KWL as a Teaching Strategy

In an earlier post we introduced the topic “Teaching Strategies” which included reference to a rather unique strategy called KWL. Here we examine exactly what KWL is and how you can put it into practice in your classroom.

What is KWL?

KWL is a visual/graphic Teaching Strategy that helps learners build on their prior knowledge of a subject and highlight what they have learned during a lesson. It can be a highly effective strategy in the classroom and is used at the beginning and end of the lesson.

What does KWL stand for?

There are 3 elements to the KWL strategy. Each of the 3 letters stands for one element;

  1. What do learners KNOW
  2. What do learners WANT to know
  3. What have they LEARNED

How does it work?

The KWL teaching strategy is used best when introducing a new topic. It can be done on a large whiteboard or with flip charts, or simply by using sheets of flip chart paper pinned to the wall.
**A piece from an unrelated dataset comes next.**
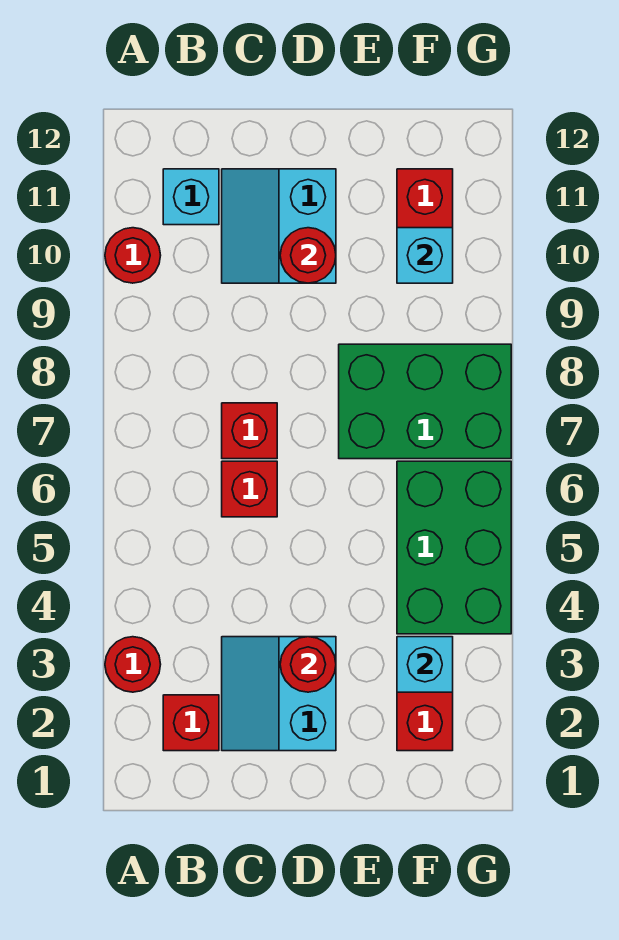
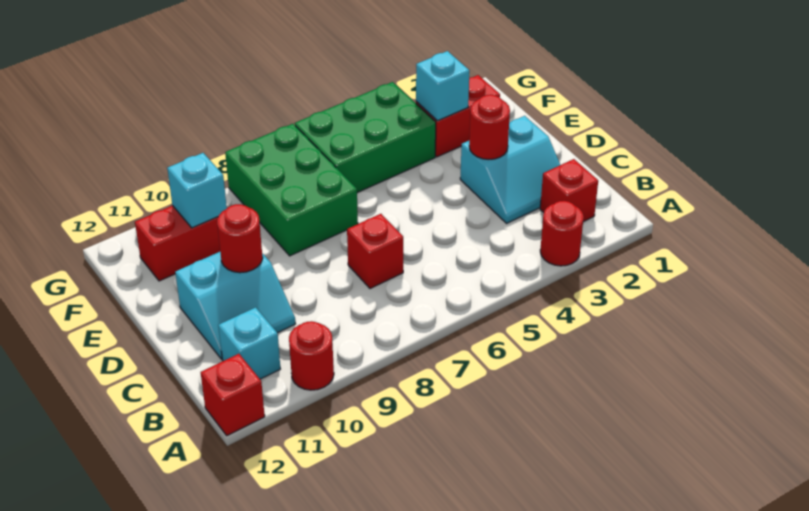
red brick C6 level 1 -> red brick A12 level 1

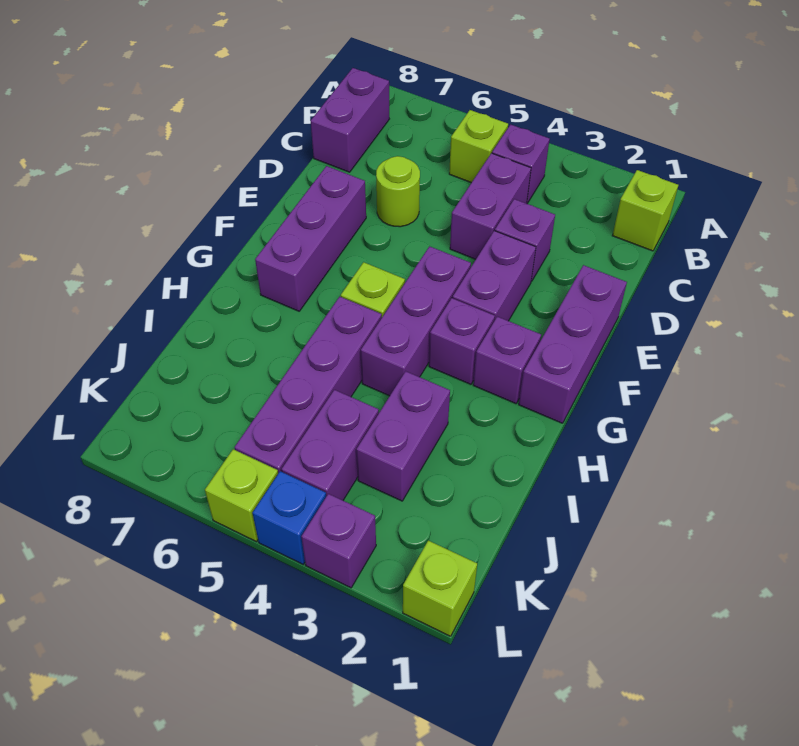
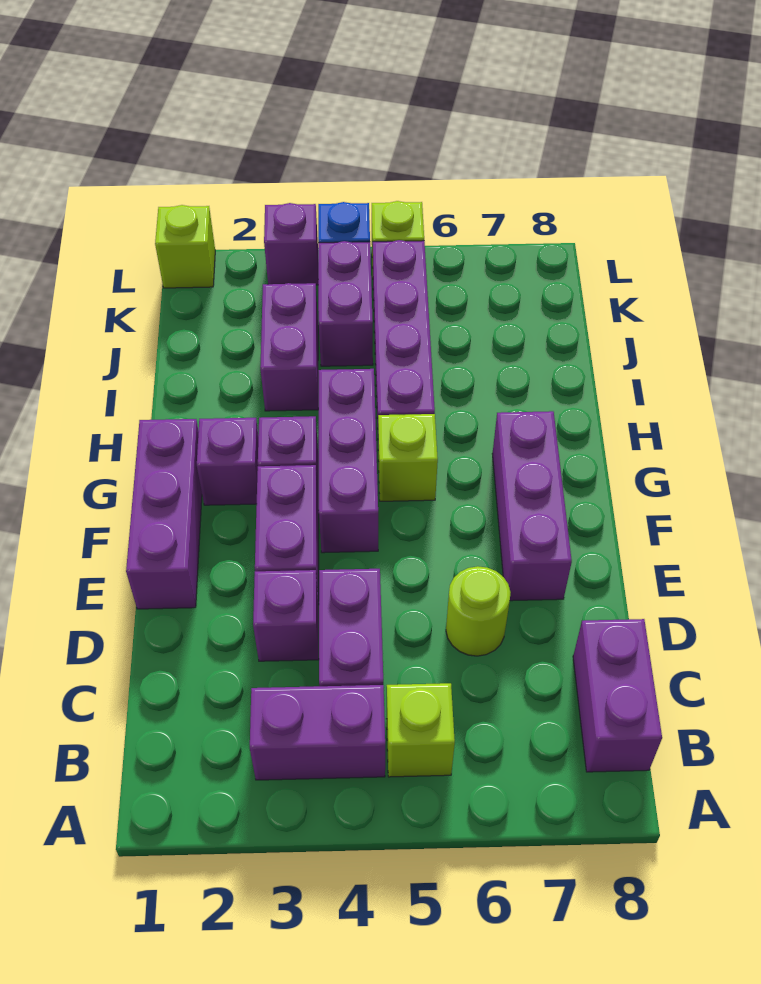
lime brick B1 level 1 -> none
purple brick B4 level 1 -> purple brick B3:B4 level 1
The teacher starts by creating 3 columns on the board, representing each of the 3 elements outlined above. So we get something like this…

 

Element 1: What Do We KNOW?

With a topic in mind, the first element involves checking what learners already know. This can be opened up to the entire class, “What do we know about this topic?” The key to this part is that everything goes up on the board, there are no wrong answers at this point. What we want to avoid here is the teacher correcting learners or learners correcting each other. It might sound counter intuitive to accept wrong answers and put them up on the board for all to see but the success and value of the KWL teaching strategy is dependent on getting a true reflection of what learners know, whether it’s correct or not. So, in essence, EVERYTHING goes up on the board at this stage in the process.

In this example I am teaching a First Aid class and the topic we are discussing is “Asthma.” The class are asked to shout out everything they know about the topic. Here’s what we get…

As you can see here, we’ve gotten back a range of responses. Many are correct, some others are obviously incorrect. This is the knowledge that our learners have about the subject. We now know where they are in relation to Asthma, and, as a result, we indirectly know what we need to work on and how far we need to go to get there.

Element 2: What Do We WANT To Know?

Next up we need to ascertain what exactly our learners WANT to know about Asthma. Again, I would simply ask learners the question. A wide variety of answers come back, ALL of which are mapped on the board.

With this section, you should see a set of questions that learners are looking to have answered. You might find that some of the requests are outside of the module content. You can explain this to learners but also answer the questions. You could also take these out and use them at a later stage as “nice to know” items where you could get learners to research the answers as part of extra learning or homework.

At this stage in the lesson you need to stop the exercise and start the module content. You can explain to learners that you will get back to the exercise at the end of the lesson.

Element 3: What Did We Learn?

You will now deliver the core module content as normal. Once delivered you can return to the whiteboard and finish the final section. For this final element you will be asking the class a series of questions and writing up their answers on the board. You can do this two ways, either as a Whole Group Discussion involving the entire class or in small groups. You should use the relevant questions outlined by the class in Element 2 (What do you WANT to learn) as the basis for this section. You should also have prepared your own questions that you want answered. These should be based on the learning outcomes.

So, in this example, we can see that learners came back with the following answers…

I can see from my learners answers that they are on track with the topic, they are showing to me that they have learnt the topic sufficiently. This is effectively me assessing them, but in a subtle way!

And Finally…

The real beauty of this teaching strategy is when you step back at the end and view your learners’ answers and their learning.

As we can see from the above picture, the journey learners have taken from the start of the lesson right through to the end is displayed in a very visual manner. We can clearly see what they knew prior to the lesson and now what they know having being taught the topic in detail. For learners, this is a highly interactive and illustrative visualisation of their progress.

That’s it, the KWL teaching strategy in use in the classroom. Let me know how it works for you.